The problem.
Copy out each line of the listing that has the word "parameter" in it.
Start of Material for this exercise
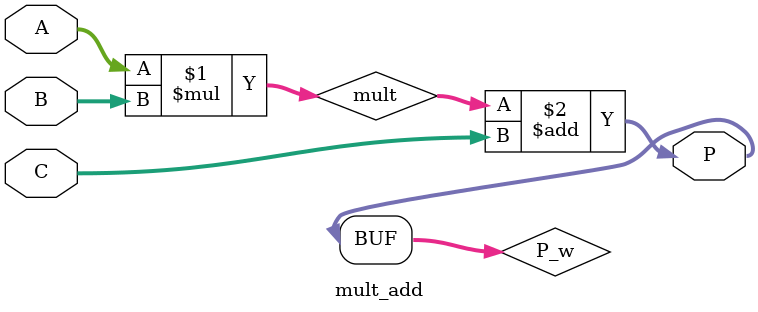
<source format=v>

module mult_add#(
	parameter DATAWIDTN = 8
)
(
	input  [ DATAWIDTN - 1 : 0 ] A,
	input  [ DATAWIDTN - 1 : 0 ] B,
	input  [ DATAWIDTN - 1 : 0 ] C,
	output [ DATAWIDTN * 2  : 0 ] P
);

wire [ DATAWIDTN * 2  : 0 ] mult = A * B;
wire [ DATAWIDTN * 2  : 0 ] P_w = mult + C;
assign P = P_w;

endmodule
</source>
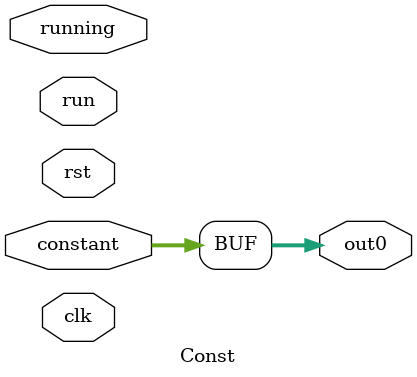
<source format=v>
`timescale 1ns / 1ps

module Const #(
         parameter DATA_W = 32
              )
    (
    //control
    input               clk,
    input               rst,
    
    input               running,
    input               run,

    output [DATA_W-1:0] out0,

    input [DATA_W-1:0]  constant // config
    );

assign out0 = constant;

endmodule
</source>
End of Material for this exercise
Answer section.
	parameter DATAWIDTN = 8
         parameter DATA_W = 32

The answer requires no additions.